ATP-sensitive potassium channels in neonatal and adult rabbit ventricular myocytes

The properties of the ATP-sensitive potassium (K_ATP) current were studied in freshly isolated rabbit ventricular myocytes using the patch clamp technique. Removing ATP from the bath (intracellular) solution activated a large K⁺ conductance in patches from neonatal cells with properties similar to those of K_ATP channels in other preparations. In membrane patches from neonatal ventricular myocytes, the density of K_ATP channels was higher than the density of inwardly rectifying K⁺ channels and the mean patch K_ATP current was approximately 10 times that of the inwardly rectifying K⁺ current, at a patch membrane potential of 60 mV. Glibenclamide (10 µM) in the bath solution decreased the number of functional K_ATP channels, the open-state probability, and the mean patch membrane current.

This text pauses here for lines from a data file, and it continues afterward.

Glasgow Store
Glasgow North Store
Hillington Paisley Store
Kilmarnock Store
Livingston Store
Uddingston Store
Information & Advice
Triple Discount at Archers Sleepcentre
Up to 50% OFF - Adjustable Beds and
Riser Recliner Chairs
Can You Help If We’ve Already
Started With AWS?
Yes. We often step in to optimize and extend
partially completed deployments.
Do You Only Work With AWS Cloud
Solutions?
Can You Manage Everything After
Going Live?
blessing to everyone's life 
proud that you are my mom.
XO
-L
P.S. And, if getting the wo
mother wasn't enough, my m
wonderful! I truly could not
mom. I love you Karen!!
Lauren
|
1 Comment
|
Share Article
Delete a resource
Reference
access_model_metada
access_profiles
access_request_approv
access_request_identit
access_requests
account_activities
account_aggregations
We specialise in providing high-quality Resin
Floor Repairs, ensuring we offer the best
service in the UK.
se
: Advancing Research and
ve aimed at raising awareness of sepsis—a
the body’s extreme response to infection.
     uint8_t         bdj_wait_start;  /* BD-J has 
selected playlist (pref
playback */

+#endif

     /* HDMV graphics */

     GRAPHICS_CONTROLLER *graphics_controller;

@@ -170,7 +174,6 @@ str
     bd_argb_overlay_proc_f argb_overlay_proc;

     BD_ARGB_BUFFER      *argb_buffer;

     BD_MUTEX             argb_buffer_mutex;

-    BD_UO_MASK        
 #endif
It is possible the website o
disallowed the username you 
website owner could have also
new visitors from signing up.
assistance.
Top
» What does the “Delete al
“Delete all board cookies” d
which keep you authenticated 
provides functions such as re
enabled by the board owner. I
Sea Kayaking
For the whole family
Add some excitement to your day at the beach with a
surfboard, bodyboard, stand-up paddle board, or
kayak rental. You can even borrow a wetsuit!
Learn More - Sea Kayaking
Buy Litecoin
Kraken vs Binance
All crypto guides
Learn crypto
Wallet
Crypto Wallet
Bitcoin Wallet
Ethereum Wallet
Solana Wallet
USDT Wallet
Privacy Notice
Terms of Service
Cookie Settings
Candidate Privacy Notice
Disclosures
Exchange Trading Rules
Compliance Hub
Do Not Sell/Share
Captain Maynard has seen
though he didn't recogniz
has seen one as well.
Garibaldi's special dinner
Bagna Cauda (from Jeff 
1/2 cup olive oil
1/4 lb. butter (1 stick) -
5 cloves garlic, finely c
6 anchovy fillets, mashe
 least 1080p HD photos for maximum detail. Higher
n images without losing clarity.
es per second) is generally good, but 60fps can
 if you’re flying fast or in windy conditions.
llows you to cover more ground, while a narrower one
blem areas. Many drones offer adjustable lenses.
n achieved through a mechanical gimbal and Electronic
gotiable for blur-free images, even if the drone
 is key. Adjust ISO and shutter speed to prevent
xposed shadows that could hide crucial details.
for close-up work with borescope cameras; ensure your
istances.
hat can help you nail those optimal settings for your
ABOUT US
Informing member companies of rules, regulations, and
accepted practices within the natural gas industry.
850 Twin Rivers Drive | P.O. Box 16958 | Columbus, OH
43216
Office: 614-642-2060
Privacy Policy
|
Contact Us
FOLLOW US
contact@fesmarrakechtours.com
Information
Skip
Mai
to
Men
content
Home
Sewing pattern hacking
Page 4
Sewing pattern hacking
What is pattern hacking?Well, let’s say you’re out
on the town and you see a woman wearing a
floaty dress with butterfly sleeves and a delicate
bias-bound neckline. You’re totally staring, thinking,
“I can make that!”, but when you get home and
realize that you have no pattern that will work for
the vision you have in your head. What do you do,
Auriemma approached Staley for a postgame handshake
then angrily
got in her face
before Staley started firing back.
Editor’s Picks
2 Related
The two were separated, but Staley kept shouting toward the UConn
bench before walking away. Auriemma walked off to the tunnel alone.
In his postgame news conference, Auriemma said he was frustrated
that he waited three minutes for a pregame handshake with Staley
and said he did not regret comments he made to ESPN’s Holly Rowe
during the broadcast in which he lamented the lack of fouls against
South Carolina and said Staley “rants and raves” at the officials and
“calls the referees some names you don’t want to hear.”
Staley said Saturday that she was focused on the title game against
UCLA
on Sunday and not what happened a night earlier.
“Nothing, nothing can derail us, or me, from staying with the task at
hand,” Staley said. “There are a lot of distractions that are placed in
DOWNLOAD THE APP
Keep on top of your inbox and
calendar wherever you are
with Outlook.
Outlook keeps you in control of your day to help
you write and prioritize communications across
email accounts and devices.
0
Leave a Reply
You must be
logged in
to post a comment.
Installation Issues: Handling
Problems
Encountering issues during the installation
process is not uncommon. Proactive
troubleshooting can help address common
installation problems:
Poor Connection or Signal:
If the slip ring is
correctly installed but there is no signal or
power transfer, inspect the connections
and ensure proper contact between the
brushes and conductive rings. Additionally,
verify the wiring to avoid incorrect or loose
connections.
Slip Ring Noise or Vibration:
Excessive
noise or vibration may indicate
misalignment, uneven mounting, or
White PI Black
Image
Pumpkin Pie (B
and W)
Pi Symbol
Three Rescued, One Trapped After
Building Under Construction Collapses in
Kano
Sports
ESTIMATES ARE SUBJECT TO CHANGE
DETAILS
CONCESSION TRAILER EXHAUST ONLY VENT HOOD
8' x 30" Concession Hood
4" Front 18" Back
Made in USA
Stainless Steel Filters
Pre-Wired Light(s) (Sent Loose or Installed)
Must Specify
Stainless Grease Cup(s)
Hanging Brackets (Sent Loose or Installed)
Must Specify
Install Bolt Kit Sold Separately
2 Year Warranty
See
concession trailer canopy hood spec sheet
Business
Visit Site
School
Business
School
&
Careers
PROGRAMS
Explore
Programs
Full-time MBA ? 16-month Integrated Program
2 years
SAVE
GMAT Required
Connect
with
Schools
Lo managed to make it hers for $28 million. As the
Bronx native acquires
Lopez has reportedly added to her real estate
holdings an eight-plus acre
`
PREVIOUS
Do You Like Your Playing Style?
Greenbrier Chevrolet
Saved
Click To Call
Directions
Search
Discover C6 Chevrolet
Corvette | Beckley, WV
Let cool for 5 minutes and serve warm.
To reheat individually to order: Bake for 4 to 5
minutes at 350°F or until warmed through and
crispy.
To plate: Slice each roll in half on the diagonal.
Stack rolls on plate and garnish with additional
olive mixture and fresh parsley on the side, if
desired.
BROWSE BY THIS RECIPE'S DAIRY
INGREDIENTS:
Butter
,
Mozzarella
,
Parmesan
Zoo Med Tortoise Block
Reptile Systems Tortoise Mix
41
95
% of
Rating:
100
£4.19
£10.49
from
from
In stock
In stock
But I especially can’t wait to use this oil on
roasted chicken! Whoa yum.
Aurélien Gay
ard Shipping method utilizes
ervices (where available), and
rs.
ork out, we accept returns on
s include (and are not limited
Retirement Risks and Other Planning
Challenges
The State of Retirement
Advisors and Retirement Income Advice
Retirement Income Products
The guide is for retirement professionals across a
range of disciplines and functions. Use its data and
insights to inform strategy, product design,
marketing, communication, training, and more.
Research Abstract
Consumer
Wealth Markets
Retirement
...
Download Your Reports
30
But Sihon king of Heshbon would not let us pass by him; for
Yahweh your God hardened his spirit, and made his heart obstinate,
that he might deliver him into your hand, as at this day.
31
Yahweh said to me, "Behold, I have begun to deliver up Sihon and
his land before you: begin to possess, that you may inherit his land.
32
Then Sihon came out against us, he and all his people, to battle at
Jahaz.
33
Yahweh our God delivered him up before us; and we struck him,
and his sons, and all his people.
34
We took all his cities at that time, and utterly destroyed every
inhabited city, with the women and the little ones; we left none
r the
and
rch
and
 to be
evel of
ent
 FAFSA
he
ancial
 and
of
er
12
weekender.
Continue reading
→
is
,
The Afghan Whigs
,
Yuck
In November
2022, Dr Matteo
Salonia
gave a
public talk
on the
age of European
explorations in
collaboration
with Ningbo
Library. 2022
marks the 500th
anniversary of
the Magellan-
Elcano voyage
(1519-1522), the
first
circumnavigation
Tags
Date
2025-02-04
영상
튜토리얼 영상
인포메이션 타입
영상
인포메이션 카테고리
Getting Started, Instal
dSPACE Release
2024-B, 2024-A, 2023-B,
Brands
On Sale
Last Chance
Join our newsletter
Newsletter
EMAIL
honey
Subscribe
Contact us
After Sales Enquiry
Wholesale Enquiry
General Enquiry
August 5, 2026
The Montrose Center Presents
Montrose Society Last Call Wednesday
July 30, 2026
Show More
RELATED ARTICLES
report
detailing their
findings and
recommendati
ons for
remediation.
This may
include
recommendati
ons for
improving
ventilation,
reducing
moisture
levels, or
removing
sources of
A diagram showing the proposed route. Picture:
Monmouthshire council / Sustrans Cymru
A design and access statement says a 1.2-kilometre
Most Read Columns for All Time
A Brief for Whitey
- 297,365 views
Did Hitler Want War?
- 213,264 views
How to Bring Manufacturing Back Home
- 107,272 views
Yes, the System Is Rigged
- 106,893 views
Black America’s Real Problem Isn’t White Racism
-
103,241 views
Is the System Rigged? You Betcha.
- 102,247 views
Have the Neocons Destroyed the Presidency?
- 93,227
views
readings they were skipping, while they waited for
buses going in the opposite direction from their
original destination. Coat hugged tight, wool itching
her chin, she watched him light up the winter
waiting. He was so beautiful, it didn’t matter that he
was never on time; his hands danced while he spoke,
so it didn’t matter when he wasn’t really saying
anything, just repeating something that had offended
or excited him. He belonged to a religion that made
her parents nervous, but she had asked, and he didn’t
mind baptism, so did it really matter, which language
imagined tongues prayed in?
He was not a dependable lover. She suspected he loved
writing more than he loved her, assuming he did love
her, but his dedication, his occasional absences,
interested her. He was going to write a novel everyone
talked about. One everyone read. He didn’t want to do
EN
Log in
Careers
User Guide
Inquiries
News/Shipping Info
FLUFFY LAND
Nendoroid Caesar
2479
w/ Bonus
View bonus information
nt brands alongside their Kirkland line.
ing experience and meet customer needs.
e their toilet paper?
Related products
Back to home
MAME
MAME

The single-channel conductance of the K_ATP channel was dependent on the external K⁺ concentration, and the relationship between channel conductance and external K⁺ concentration was fit by an exponential equation. In addition, the voltage dependence, channel density, and open-state probability of this channel were compared between neonatal and adult isolated ventricular myocytes. The single-channel conductance and channel density of the K_ATP channel in neonatal myocytes were significantly smaller than in adult cells. These results suggest that age-related changes occur in the properties of K_ATP channels.